Naturalizing relevance realization: why agency and cognition are fundamentally not computational.
Johannes Jaeger, Anna Riedl, Alex Djedovic, John Vervaeke, Denis Walsh
Frontiers in psychology January 1, 2024 DOI: 10.3389/fpsyg.2024.1362658 via PubMed
Summary
Organisms solve problems in a way that fundamentally differs from algorithmic computation. Before an organism can apply logical rules, it must first determine what is relevant—turning ill-defined problems into well-defined ones. This ability to realize relevance is present in all living beings, from bacteria to humans, and arises from their autopoietic, anticipatory, and adaptive organization. The process of relevance realization cannot be fully captured by formal algorithms, implying that organismic agency, cognition, and consciousness are not computational in nature.
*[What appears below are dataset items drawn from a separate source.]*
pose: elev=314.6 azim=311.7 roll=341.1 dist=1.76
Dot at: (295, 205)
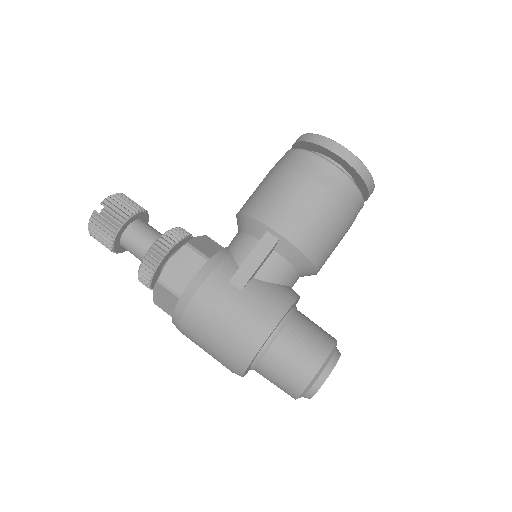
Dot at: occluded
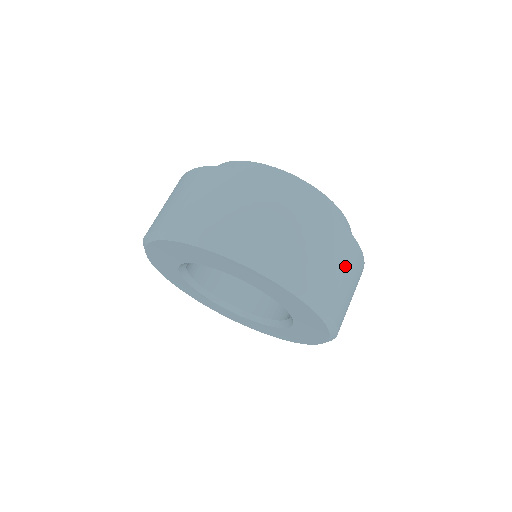
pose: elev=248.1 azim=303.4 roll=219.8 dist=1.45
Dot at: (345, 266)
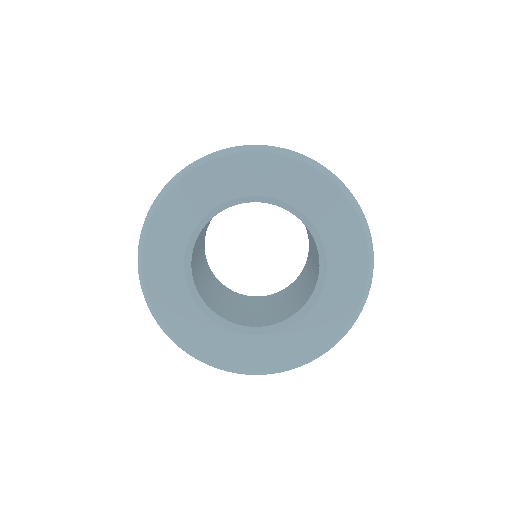
Dot at: occluded
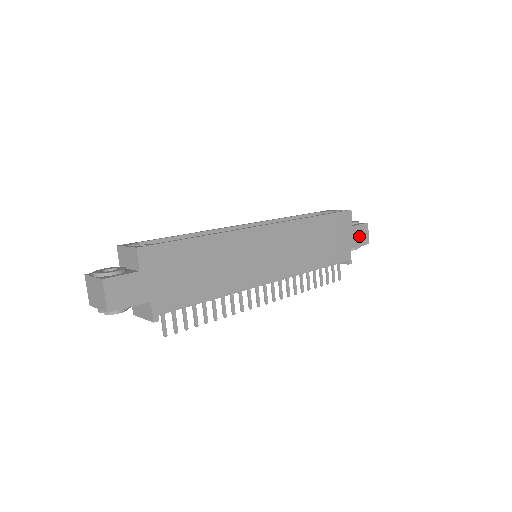
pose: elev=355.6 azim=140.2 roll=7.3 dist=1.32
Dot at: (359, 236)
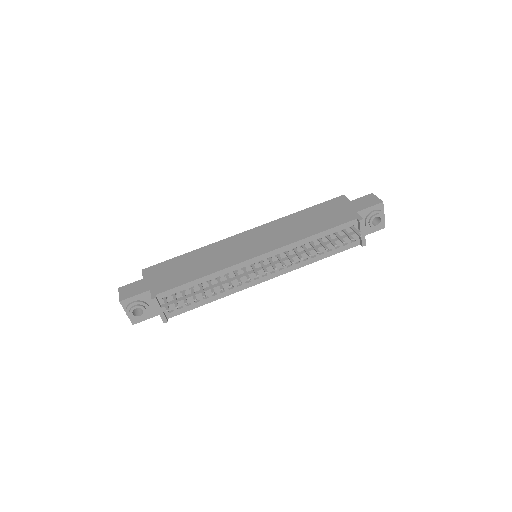
Dot at: (364, 203)
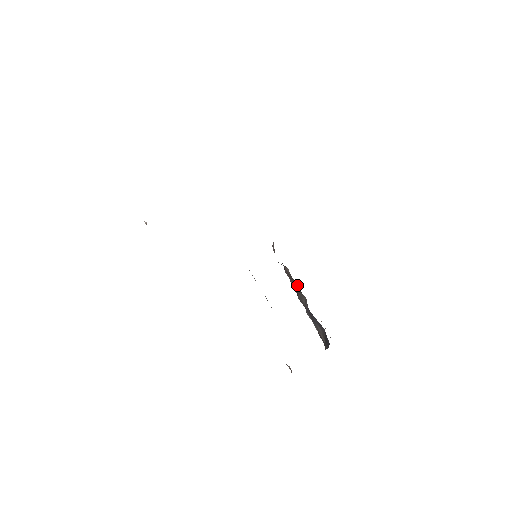
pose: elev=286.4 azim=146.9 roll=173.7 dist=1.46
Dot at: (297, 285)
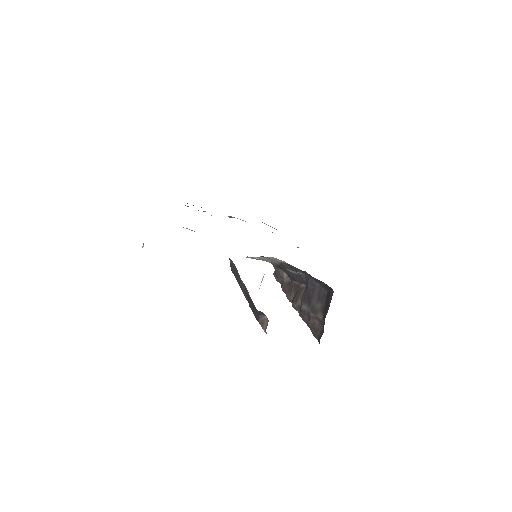
Dot at: (296, 284)
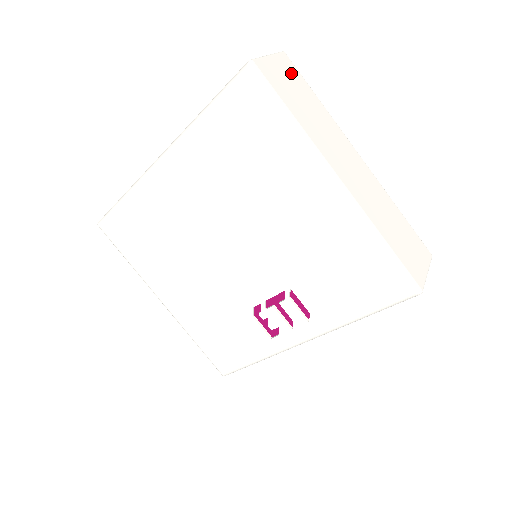
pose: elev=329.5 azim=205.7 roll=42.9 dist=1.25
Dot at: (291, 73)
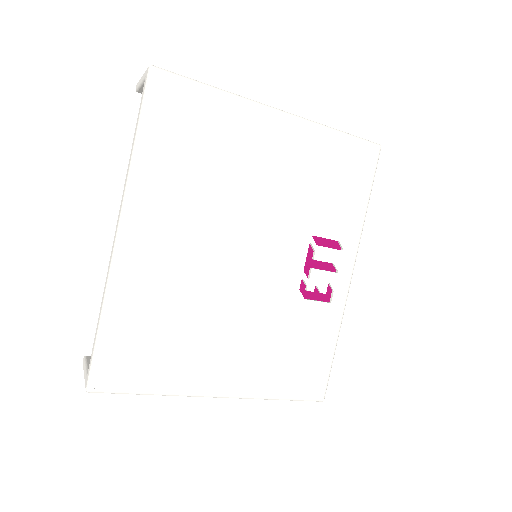
Dot at: occluded
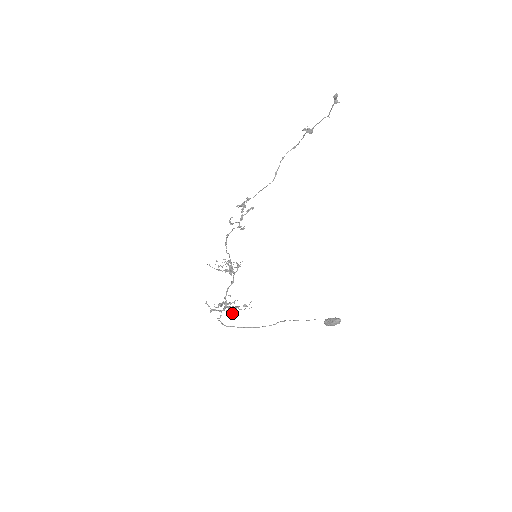
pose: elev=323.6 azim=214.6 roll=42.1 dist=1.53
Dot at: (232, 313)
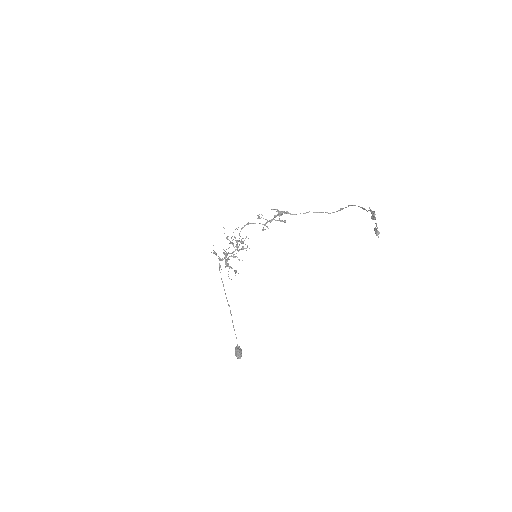
Dot at: occluded
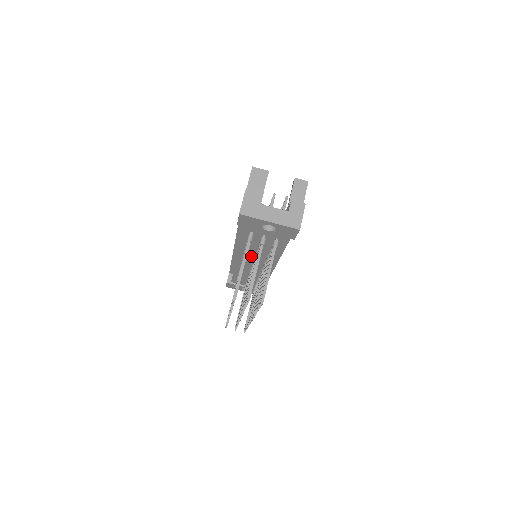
Instead, relevance is realized through an adaptive, emergent triadic dialectic—a metabolic and ecological-evolutionary co-constructive dynamic—that allows an agent to continuously maintain a grip on its reality. Being alive means making sense of one's world through embodied ecological rationality, a key characteristic distinguishing life from non-living matter.
Study at a glance
| Characteristics | Theoretical or philosophical paper Peer reviewed |
|---|---|
| Keywords | Adaptation Anticipation Autopoiesis Cognition Natural agency |
| Citations | 35 |
| Key finding | The process of relevance realization, which underlies organismic agency, cognition, and consciousness, is beyond formalization and cannot be captured completely by algorithmic approaches. |
Abstract
The way organismic agents come to know the world, and the way algorithms solve problems, are fundamentally different. The most sensible course of action for an organism does not simply follow from logical rules of inference. Before it can even use such rules, the organism must tackle the problem of relevance. It must turn ill-defined problems into well-defined ones, turn semantics into syntax. This ability to realize relevance is present in all organisms, from bacteria to humans. It lies at the root of organismic agency, cognition, and consciousness, arising from the particular autopoietic, anticipatory, and adaptive organization of living beings. In this article, we show that the process of relevance realization is beyond formalization. It cannot be captured completely by algorithmic approaches. This implies that organismic agency (and hence cognition as well as consciousness) are at heart not computational in nature. Instead, we show how the process of relevance is realized by an adaptive and emergent triadic dialectic (a trialectic), which manifests as a metabolic and ecological-evolutionary co-constructive dynamic. This results in a meliorative process that enables an agent to continuously keep a grip on its arena, its reality. To be alive means to make sense of one's world. This kind of embodied ecological rationality is a fundamental aspect of life, and a key characteristic that sets it apart from non-living matter.